**TASK INPUT:**
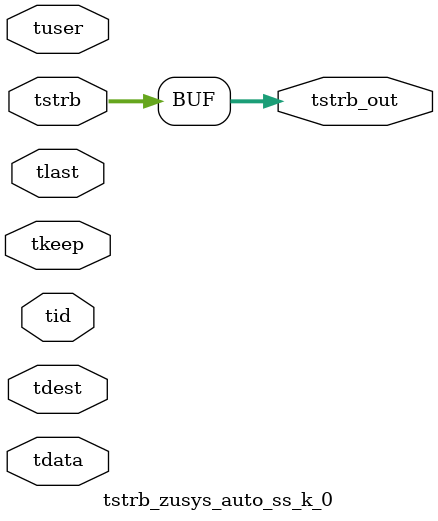
<source format=v>


`timescale 1ps/1ps

module tstrb_zusys_auto_ss_k_0 #
(
parameter C_S_AXIS_TDATA_WIDTH = 32,
parameter C_S_AXIS_TUSER_WIDTH = 0,
parameter C_S_AXIS_TID_WIDTH   = 0,
parameter C_S_AXIS_TDEST_WIDTH = 0,
parameter C_M_AXIS_TDATA_WIDTH = 32
)
(
input  [(C_S_AXIS_TDATA_WIDTH == 0 ? 1 : C_S_AXIS_TDATA_WIDTH)-1:0     ] tdata,
input  [(C_S_AXIS_TUSER_WIDTH == 0 ? 1 : C_S_AXIS_TUSER_WIDTH)-1:0     ] tuser,
input  [(C_S_AXIS_TID_WIDTH   == 0 ? 1 : C_S_AXIS_TID_WIDTH)-1:0       ] tid,
input  [(C_S_AXIS_TDEST_WIDTH == 0 ? 1 : C_S_AXIS_TDEST_WIDTH)-1:0     ] tdest,
input  [(C_S_AXIS_TDATA_WIDTH/8)-1:0 ] tkeep,
input  [(C_S_AXIS_TDATA_WIDTH/8)-1:0 ] tstrb,
input                                                                    tlast,
output [(C_M_AXIS_TDATA_WIDTH/8)-1:0 ] tstrb_out
);

assign tstrb_out = {tstrb[3:0]};

endmodule


</source>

**TASK REQUIREMENTS:**
Could you retype every record exactly, leaving the pictures out?

**THE ANSWER:**
<source format=v>


`timescale 1ps/1ps

module tstrb_zusys_auto_ss_k_0 #
(
parameter C_S_AXIS_TDATA_WIDTH = 32,
parameter C_S_AXIS_TUSER_WIDTH = 0,
parameter C_S_AXIS_TID_WIDTH   = 0,
parameter C_S_AXIS_TDEST_WIDTH = 0,
parameter C_M_AXIS_TDATA_WIDTH = 32
)
(
input  [(C_S_AXIS_TDATA_WIDTH == 0 ? 1 : C_S_AXIS_TDATA_WIDTH)-1:0     ] tdata,
input  [(C_S_AXIS_TUSER_WIDTH == 0 ? 1 : C_S_AXIS_TUSER_WIDTH)-1:0     ] tuser,
input  [(C_S_AXIS_TID_WIDTH   == 0 ? 1 : C_S_AXIS_TID_WIDTH)-1:0       ] tid,
input  [(C_S_AXIS_TDEST_WIDTH == 0 ? 1 : C_S_AXIS_TDEST_WIDTH)-1:0     ] tdest,
input  [(C_S_AXIS_TDATA_WIDTH/8)-1:0 ] tkeep,
input  [(C_S_AXIS_TDATA_WIDTH/8)-1:0 ] tstrb,
input                                                                    tlast,
output [(C_M_AXIS_TDATA_WIDTH/8)-1:0 ] tstrb_out
);

assign tstrb_out = {tstrb[3:0]};

endmodule


</source>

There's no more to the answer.